### Work instructions
Exactly as written and without the pictures, output the entries below.

### Given records

• • • • •

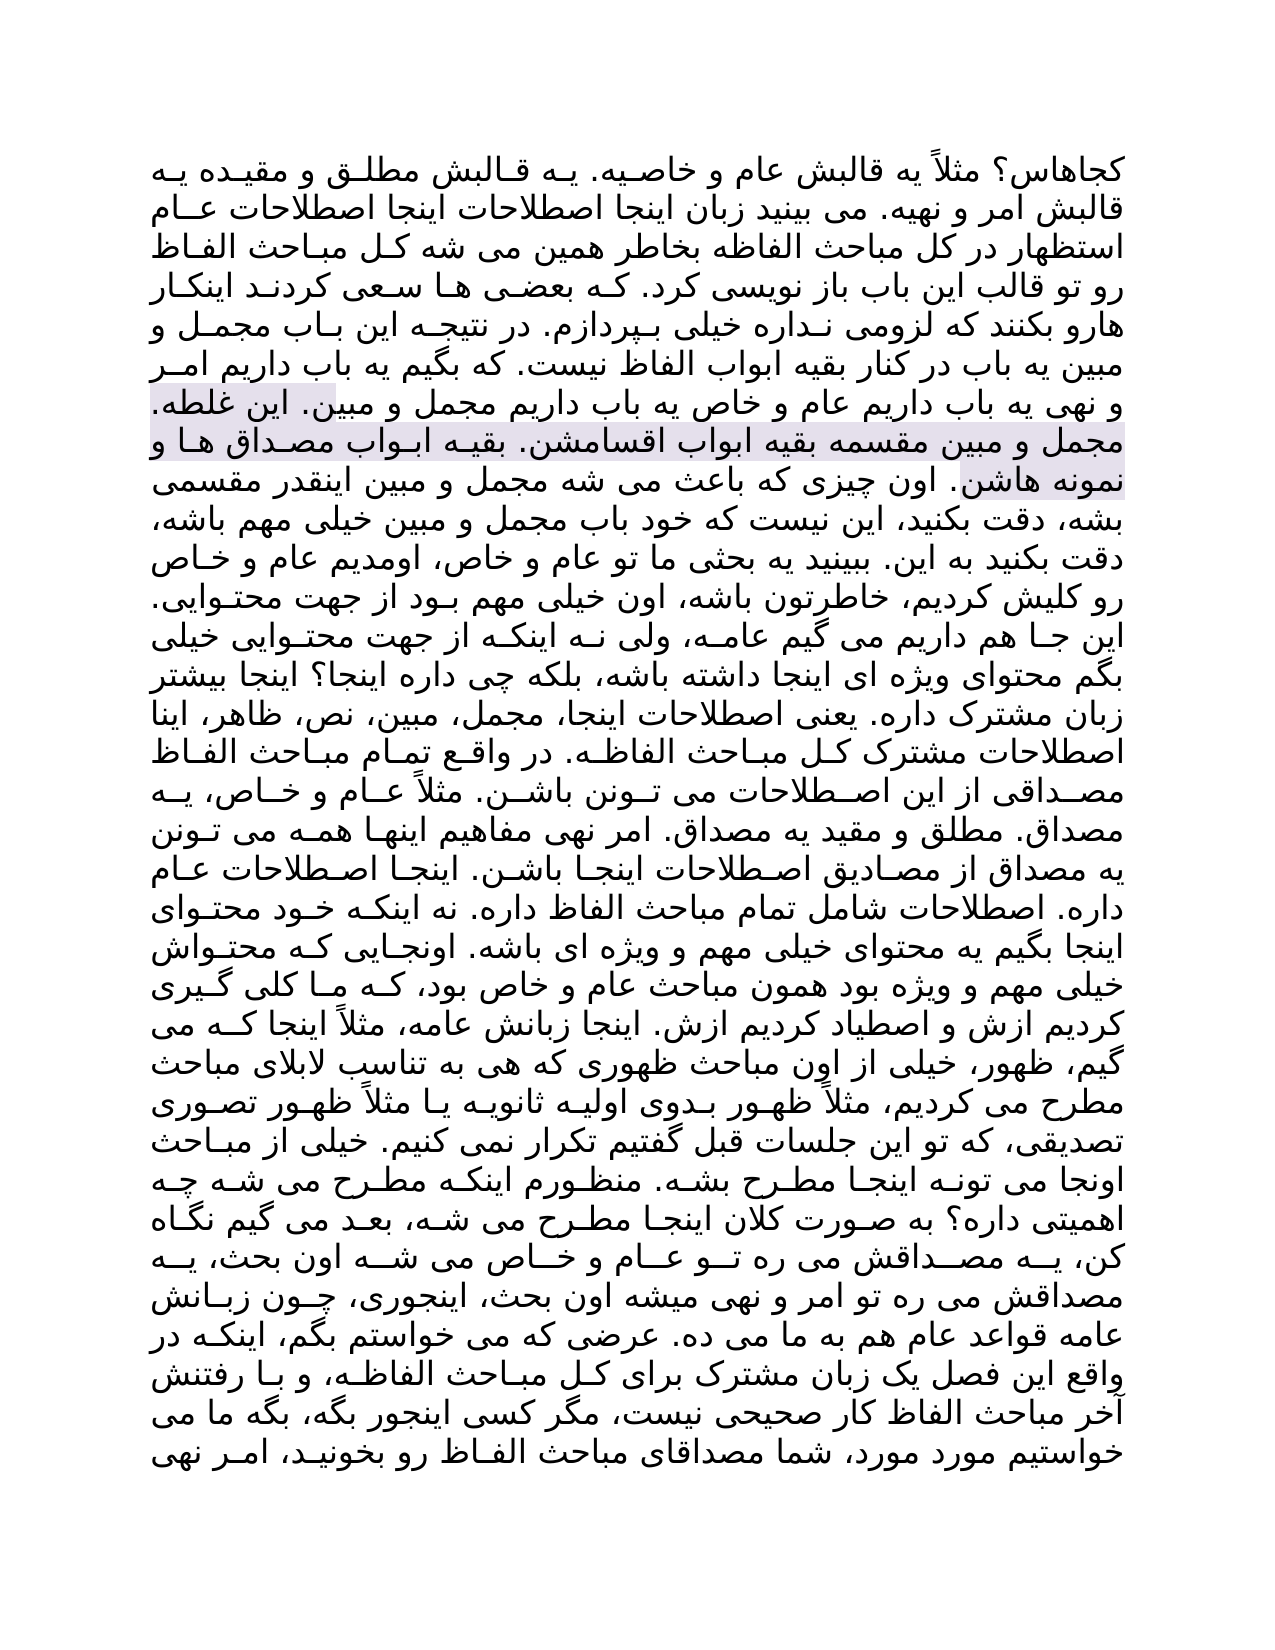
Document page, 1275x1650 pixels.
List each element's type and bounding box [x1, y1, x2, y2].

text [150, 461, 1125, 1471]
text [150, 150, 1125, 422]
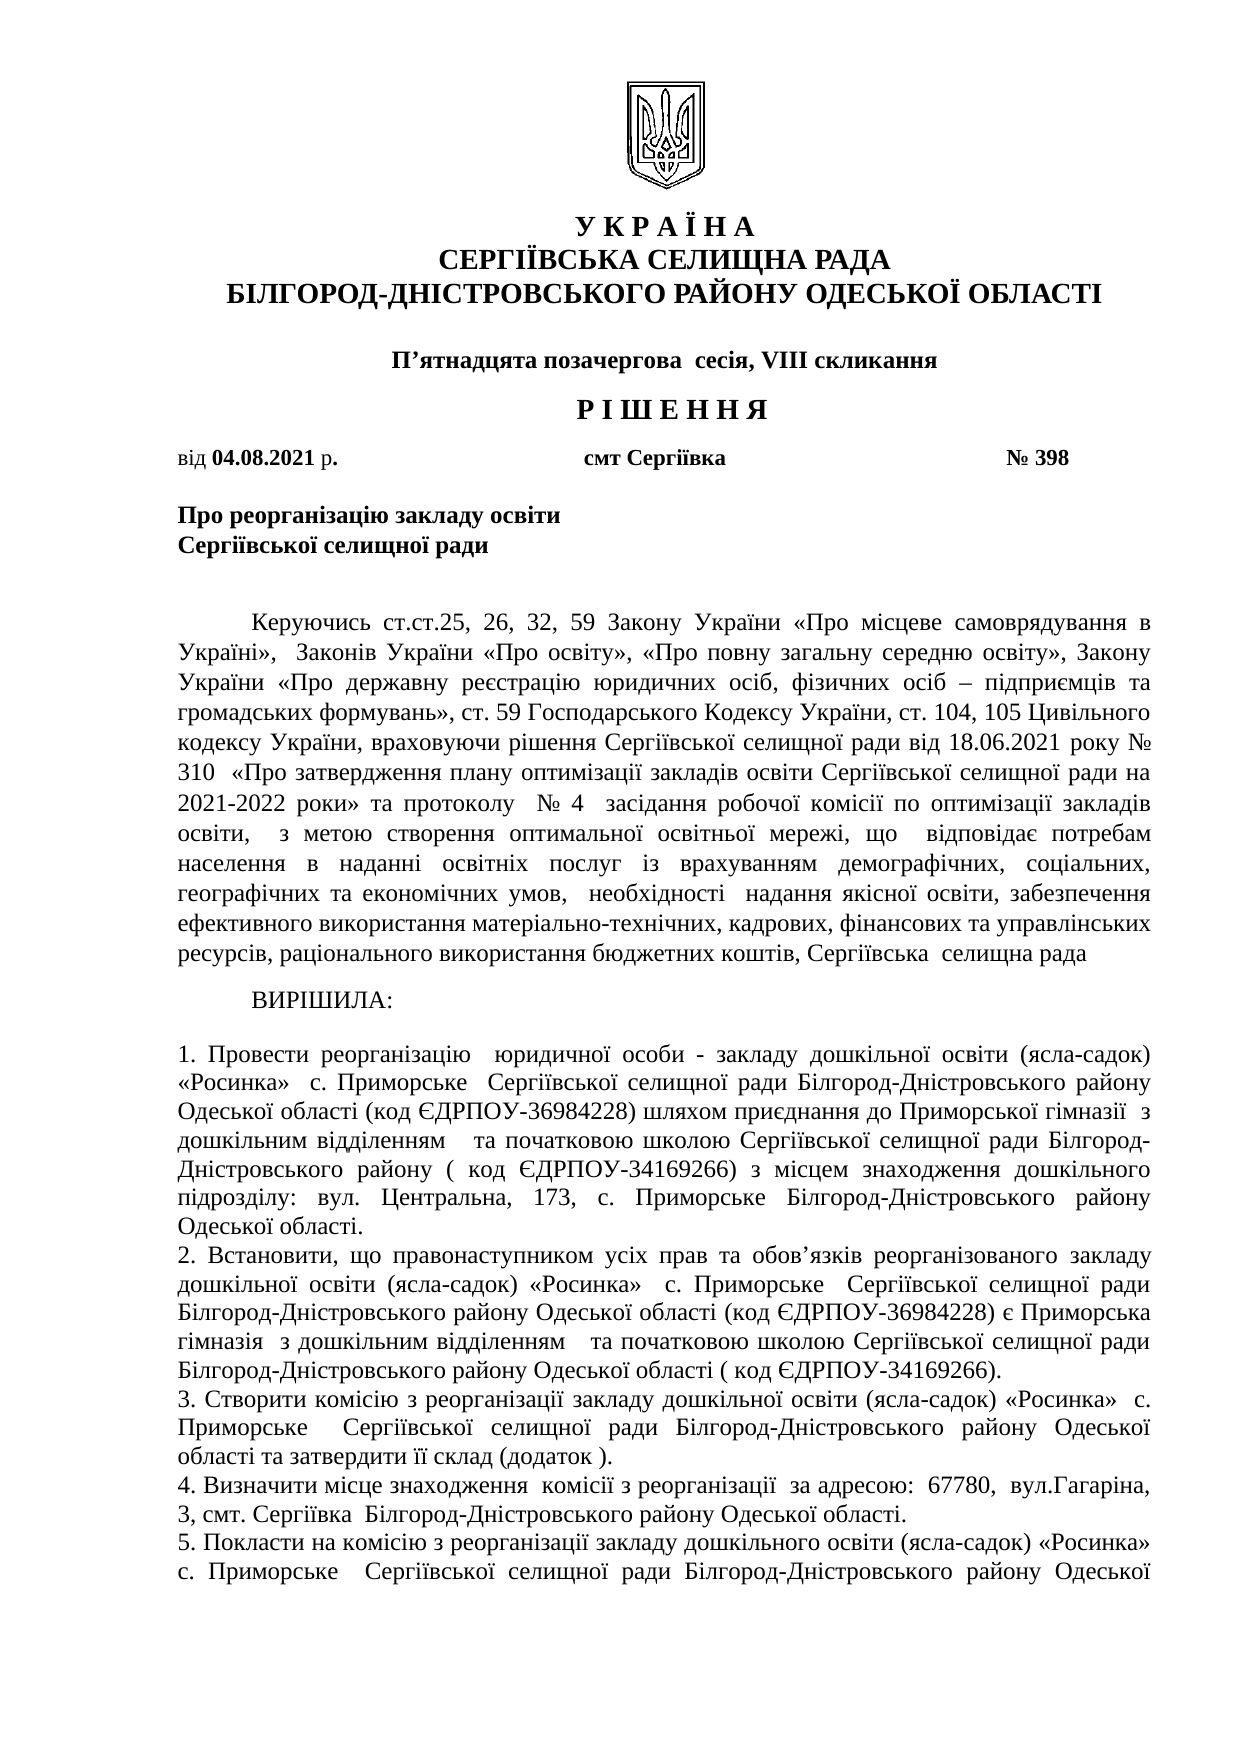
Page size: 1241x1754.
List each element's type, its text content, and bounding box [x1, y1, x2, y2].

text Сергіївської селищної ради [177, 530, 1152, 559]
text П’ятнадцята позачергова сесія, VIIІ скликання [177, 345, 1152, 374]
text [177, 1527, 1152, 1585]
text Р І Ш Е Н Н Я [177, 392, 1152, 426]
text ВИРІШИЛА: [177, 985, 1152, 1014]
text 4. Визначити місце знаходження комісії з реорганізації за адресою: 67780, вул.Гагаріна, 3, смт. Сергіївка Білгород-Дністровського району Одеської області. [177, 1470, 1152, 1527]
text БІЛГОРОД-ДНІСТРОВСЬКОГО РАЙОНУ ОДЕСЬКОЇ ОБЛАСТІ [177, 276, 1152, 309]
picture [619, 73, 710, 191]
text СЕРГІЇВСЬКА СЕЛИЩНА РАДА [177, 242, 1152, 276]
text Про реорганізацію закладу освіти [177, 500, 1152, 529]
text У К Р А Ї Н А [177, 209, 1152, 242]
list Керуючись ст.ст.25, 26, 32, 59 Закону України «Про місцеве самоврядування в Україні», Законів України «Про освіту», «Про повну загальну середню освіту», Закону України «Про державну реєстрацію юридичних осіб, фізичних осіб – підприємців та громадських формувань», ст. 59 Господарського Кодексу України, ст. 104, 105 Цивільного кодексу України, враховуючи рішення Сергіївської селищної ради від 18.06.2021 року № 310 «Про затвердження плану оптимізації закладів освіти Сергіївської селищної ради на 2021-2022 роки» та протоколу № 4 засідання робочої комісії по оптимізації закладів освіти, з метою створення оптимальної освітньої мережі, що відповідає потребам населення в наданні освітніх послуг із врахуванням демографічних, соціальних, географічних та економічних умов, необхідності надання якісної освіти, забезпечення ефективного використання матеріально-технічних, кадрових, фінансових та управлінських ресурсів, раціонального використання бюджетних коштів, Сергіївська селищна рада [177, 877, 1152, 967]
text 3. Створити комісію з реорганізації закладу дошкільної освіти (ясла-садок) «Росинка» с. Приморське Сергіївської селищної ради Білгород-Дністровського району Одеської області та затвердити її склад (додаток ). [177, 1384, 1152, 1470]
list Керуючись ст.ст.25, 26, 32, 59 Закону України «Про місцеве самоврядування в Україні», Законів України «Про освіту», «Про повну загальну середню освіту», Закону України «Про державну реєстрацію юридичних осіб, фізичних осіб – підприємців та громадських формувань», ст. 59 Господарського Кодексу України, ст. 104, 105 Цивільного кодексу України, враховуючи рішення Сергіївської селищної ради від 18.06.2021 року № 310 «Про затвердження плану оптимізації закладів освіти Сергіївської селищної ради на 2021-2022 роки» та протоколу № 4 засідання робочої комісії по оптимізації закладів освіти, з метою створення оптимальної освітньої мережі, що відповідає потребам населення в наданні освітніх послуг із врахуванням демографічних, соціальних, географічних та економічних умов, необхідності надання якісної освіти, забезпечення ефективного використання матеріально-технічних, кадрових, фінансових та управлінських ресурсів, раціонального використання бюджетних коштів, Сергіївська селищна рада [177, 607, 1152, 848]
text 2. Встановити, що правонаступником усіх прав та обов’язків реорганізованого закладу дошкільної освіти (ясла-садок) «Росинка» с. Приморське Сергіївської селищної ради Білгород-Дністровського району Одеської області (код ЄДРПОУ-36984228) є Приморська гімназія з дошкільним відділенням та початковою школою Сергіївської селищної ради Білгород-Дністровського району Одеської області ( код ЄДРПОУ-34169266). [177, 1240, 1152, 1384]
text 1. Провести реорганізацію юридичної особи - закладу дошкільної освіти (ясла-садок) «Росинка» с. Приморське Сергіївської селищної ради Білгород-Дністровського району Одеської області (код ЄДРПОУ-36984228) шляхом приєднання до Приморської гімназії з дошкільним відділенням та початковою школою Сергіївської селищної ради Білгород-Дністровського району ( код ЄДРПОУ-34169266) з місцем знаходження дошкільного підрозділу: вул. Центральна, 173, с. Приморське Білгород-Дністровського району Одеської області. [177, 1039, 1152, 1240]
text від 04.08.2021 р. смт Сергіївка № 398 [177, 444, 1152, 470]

• • • • •

### Response to the task
Document page, 1275x1650 pixels.
List each element's type and bounding box [x1, y1, x2, y2].

text [150, 461, 1125, 1471]
text [150, 150, 1125, 422]
Page size: 1241x1754.
List each element's type, its text content, and bounding box [x1, y1, x2, y2].

text Сергіївської селищної ради [177, 530, 1152, 559]
text П’ятнадцята позачергова сесія, VIIІ скликання [177, 345, 1152, 374]
text [177, 1527, 1152, 1585]
text Р І Ш Е Н Н Я [177, 392, 1152, 426]
text ВИРІШИЛА: [177, 985, 1152, 1014]
text 4. Визначити місце знаходження комісії з реорганізації за адресою: 67780, вул.Гагаріна, 3, смт. Сергіївка Білгород-Дністровського району Одеської області. [177, 1470, 1152, 1527]
text БІЛГОРОД-ДНІСТРОВСЬКОГО РАЙОНУ ОДЕСЬКОЇ ОБЛАСТІ [177, 276, 1152, 309]
picture [619, 73, 710, 191]
text СЕРГІЇВСЬКА СЕЛИЩНА РАДА [177, 242, 1152, 276]
text Про реорганізацію закладу освіти [177, 500, 1152, 529]
text У К Р А Ї Н А [177, 209, 1152, 242]
list Керуючись ст.ст.25, 26, 32, 59 Закону України «Про місцеве самоврядування в Україні», Законів України «Про освіту», «Про повну загальну середню освіту», Закону України «Про державну реєстрацію юридичних осіб, фізичних осіб – підприємців та громадських формувань», ст. 59 Господарського Кодексу України, ст. 104, 105 Цивільного кодексу України, враховуючи рішення Сергіївської селищної ради від 18.06.2021 року № 310 «Про затвердження плану оптимізації закладів освіти Сергіївської селищної ради на 2021-2022 роки» та протоколу № 4 засідання робочої комісії по оптимізації закладів освіти, з метою створення оптимальної освітньої мережі, що відповідає потребам населення в наданні освітніх послуг із врахуванням демографічних, соціальних, географічних та економічних умов, необхідності надання якісної освіти, забезпечення ефективного використання матеріально-технічних, кадрових, фінансових та управлінських ресурсів, раціонального використання бюджетних коштів, Сергіївська селищна рада [177, 877, 1152, 967]
text 3. Створити комісію з реорганізації закладу дошкільної освіти (ясла-садок) «Росинка» с. Приморське Сергіївської селищної ради Білгород-Дністровського району Одеської області та затвердити її склад (додаток ). [177, 1384, 1152, 1470]
list Керуючись ст.ст.25, 26, 32, 59 Закону України «Про місцеве самоврядування в Україні», Законів України «Про освіту», «Про повну загальну середню освіту», Закону України «Про державну реєстрацію юридичних осіб, фізичних осіб – підприємців та громадських формувань», ст. 59 Господарського Кодексу України, ст. 104, 105 Цивільного кодексу України, враховуючи рішення Сергіївської селищної ради від 18.06.2021 року № 310 «Про затвердження плану оптимізації закладів освіти Сергіївської селищної ради на 2021-2022 роки» та протоколу № 4 засідання робочої комісії по оптимізації закладів освіти, з метою створення оптимальної освітньої мережі, що відповідає потребам населення в наданні освітніх послуг із врахуванням демографічних, соціальних, географічних та економічних умов, необхідності надання якісної освіти, забезпечення ефективного використання матеріально-технічних, кадрових, фінансових та управлінських ресурсів, раціонального використання бюджетних коштів, Сергіївська селищна рада [177, 607, 1152, 848]
text 2. Встановити, що правонаступником усіх прав та обов’язків реорганізованого закладу дошкільної освіти (ясла-садок) «Росинка» с. Приморське Сергіївської селищної ради Білгород-Дністровського району Одеської області (код ЄДРПОУ-36984228) є Приморська гімназія з дошкільним відділенням та початковою школою Сергіївської селищної ради Білгород-Дністровського району Одеської області ( код ЄДРПОУ-34169266). [177, 1240, 1152, 1384]
text 1. Провести реорганізацію юридичної особи - закладу дошкільної освіти (ясла-садок) «Росинка» с. Приморське Сергіївської селищної ради Білгород-Дністровського району Одеської області (код ЄДРПОУ-36984228) шляхом приєднання до Приморської гімназії з дошкільним відділенням та початковою школою Сергіївської селищної ради Білгород-Дністровського району ( код ЄДРПОУ-34169266) з місцем знаходження дошкільного підрозділу: вул. Центральна, 173, с. Приморське Білгород-Дністровського району Одеської області. [177, 1039, 1152, 1240]
text від 04.08.2021 р. смт Сергіївка № 398 [177, 444, 1152, 470]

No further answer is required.